Collection entries:
==================================================
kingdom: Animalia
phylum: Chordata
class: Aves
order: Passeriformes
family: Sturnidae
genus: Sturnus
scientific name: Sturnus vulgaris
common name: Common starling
==================================================
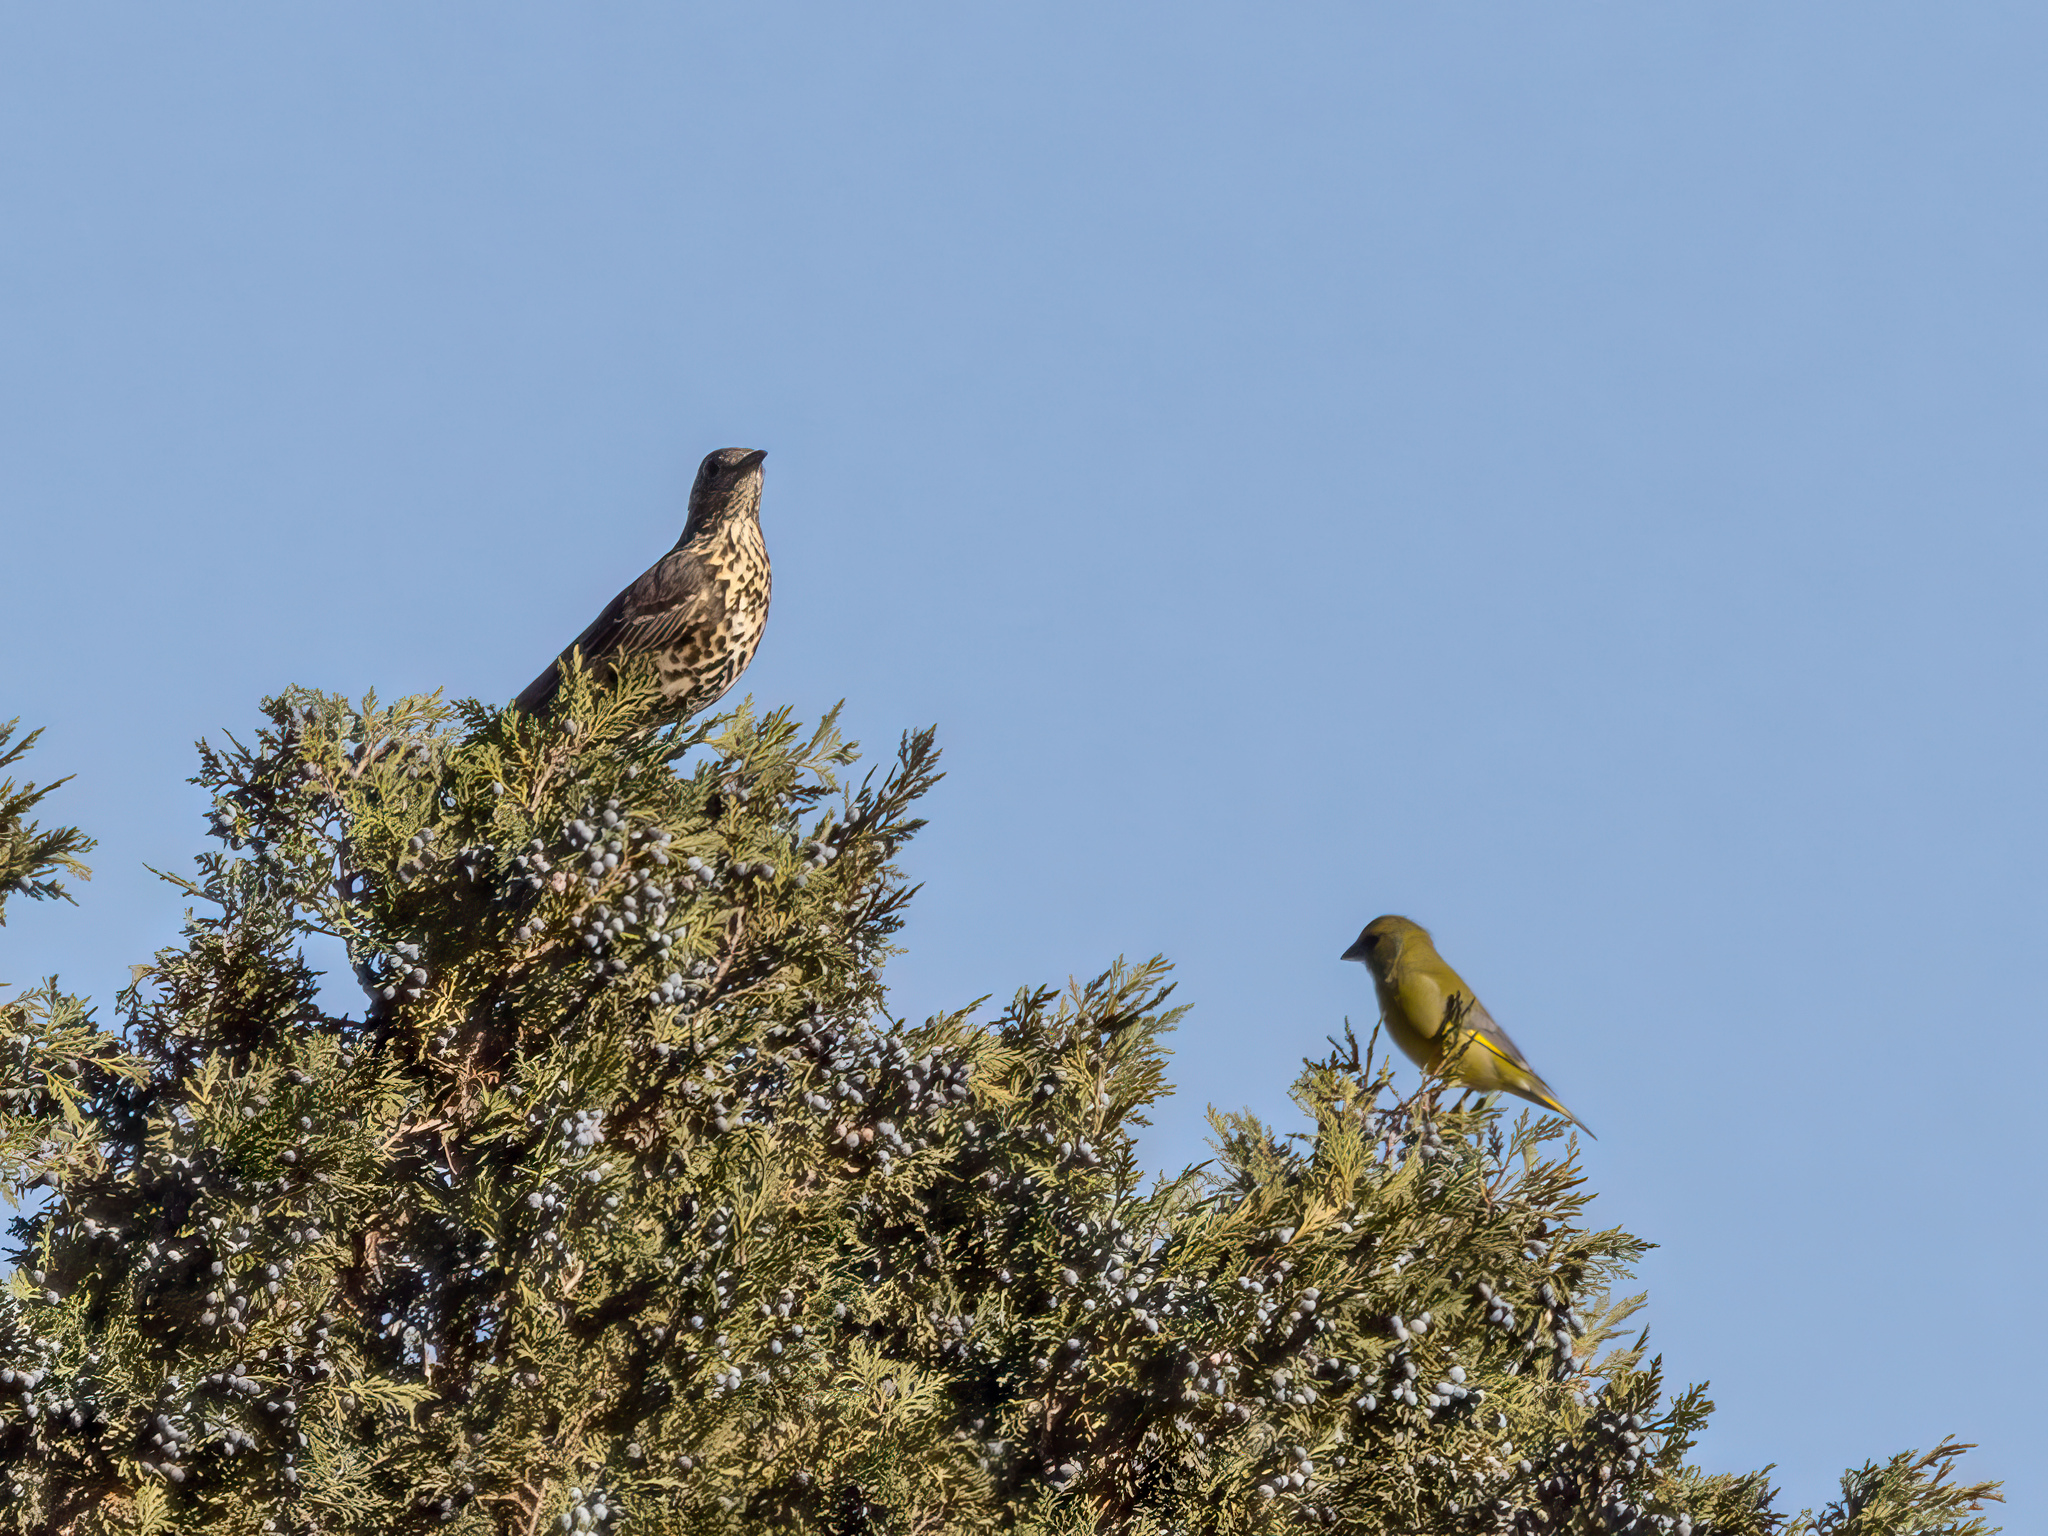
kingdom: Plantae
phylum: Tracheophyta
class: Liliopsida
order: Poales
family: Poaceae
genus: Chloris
==================================================
#### WHAT TO DO:
Please write out the rows from the line with "kingdom: Animalia" up to and including the line with "scientific name: Sturnus vulgaris", replacing "scientific name" with "binomial name" and changing nothing else.

#### COMPLETE ANSWER:
kingdom: Animalia
phylum: Chordata
class: Aves
order: Passeriformes
family: Sturnidae
genus: Sturnus
binomial name: Sturnus vulgaris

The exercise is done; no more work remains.